Records in a dataset:
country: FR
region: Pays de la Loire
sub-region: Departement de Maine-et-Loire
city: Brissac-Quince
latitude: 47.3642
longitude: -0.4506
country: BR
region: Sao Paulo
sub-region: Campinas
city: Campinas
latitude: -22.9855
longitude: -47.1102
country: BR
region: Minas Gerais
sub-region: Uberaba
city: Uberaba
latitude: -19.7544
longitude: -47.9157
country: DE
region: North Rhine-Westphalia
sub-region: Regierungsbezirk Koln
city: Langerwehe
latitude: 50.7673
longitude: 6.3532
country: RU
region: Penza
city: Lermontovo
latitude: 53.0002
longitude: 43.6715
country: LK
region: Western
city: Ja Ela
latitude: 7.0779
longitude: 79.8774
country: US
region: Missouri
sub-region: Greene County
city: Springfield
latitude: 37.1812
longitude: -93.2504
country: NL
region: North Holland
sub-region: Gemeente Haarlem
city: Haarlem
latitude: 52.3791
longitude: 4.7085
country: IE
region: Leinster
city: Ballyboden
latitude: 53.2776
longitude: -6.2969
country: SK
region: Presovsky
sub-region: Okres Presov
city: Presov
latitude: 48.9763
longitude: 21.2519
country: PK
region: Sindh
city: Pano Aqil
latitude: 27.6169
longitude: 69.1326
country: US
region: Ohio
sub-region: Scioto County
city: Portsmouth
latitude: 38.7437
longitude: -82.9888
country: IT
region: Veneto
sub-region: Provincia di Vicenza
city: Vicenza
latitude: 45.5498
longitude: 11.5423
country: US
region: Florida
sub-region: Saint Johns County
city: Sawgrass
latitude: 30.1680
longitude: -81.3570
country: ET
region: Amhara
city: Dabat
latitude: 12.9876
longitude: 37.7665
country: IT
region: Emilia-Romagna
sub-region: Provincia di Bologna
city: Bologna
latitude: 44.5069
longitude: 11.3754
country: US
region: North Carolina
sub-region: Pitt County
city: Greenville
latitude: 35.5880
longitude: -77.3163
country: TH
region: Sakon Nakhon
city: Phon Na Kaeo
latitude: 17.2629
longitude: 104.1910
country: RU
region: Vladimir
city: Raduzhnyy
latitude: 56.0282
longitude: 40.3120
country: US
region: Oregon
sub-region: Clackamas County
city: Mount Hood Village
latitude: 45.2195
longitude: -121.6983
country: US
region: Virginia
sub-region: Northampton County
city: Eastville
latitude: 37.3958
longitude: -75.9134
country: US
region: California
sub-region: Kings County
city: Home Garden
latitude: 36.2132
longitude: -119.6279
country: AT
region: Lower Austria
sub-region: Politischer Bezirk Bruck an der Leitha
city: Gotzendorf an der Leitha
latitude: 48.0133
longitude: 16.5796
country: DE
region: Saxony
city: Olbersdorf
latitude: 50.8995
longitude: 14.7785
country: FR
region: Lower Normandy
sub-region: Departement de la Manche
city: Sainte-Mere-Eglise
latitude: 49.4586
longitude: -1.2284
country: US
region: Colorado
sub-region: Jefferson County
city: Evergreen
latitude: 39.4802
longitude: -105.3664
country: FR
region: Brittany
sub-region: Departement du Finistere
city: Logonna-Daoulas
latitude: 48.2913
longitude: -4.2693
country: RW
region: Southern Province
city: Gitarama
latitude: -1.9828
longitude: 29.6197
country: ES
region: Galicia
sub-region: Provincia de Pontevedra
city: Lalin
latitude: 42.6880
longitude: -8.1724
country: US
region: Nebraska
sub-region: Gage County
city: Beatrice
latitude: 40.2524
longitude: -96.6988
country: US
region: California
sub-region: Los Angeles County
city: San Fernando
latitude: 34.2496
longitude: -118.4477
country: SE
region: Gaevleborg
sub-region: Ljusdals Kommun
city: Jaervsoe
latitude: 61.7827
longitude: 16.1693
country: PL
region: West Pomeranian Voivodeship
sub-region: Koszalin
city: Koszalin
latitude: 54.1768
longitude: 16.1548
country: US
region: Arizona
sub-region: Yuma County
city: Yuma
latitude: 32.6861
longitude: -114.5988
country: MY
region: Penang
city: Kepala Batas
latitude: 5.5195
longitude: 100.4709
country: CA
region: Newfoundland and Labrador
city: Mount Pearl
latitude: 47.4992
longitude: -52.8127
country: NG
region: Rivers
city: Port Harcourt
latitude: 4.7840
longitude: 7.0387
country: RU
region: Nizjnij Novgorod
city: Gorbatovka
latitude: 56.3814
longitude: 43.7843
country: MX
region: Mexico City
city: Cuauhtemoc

● DIRECTIVE
Lay out the lines as a two-column CSV with the columns field and value, one row per line, starting with the line containing "city: Lermontovo" and going on through the line containing "latitude: 48.9763". Put each entry in its own quoted field, with any line breaks replaced by spaces.

● WRITTEN ANSWER
field,value
"city:","Lermontovo"
"latitude:","53.0002"
"longitude:","43.6715"
"country:","LK"
"region:","Western"
"city:","Ja Ela"
"latitude:","7.0779"
"longitude:","79.8774"
"country:","US"
"region:","Missouri"
"sub-region:","Greene County"
"city:","Springfield"
"latitude:","37.1812"
"longitude:","-93.2504"
"country:","NL"
"region:","North Holland"
"sub-region:","Gemeente Haarlem"
"city:","Haarlem"
"latitude:","52.3791"
"longitude:","4.7085"
"country:","IE"
"region:","Leinster"
"city:","Ballyboden"
"latitude:","53.2776"
"longitude:","-6.2969"
"country:","SK"
"region:","Presovsky"
"sub-region:","Okres Presov"
"city:","Presov"
"latitude:","48.9763"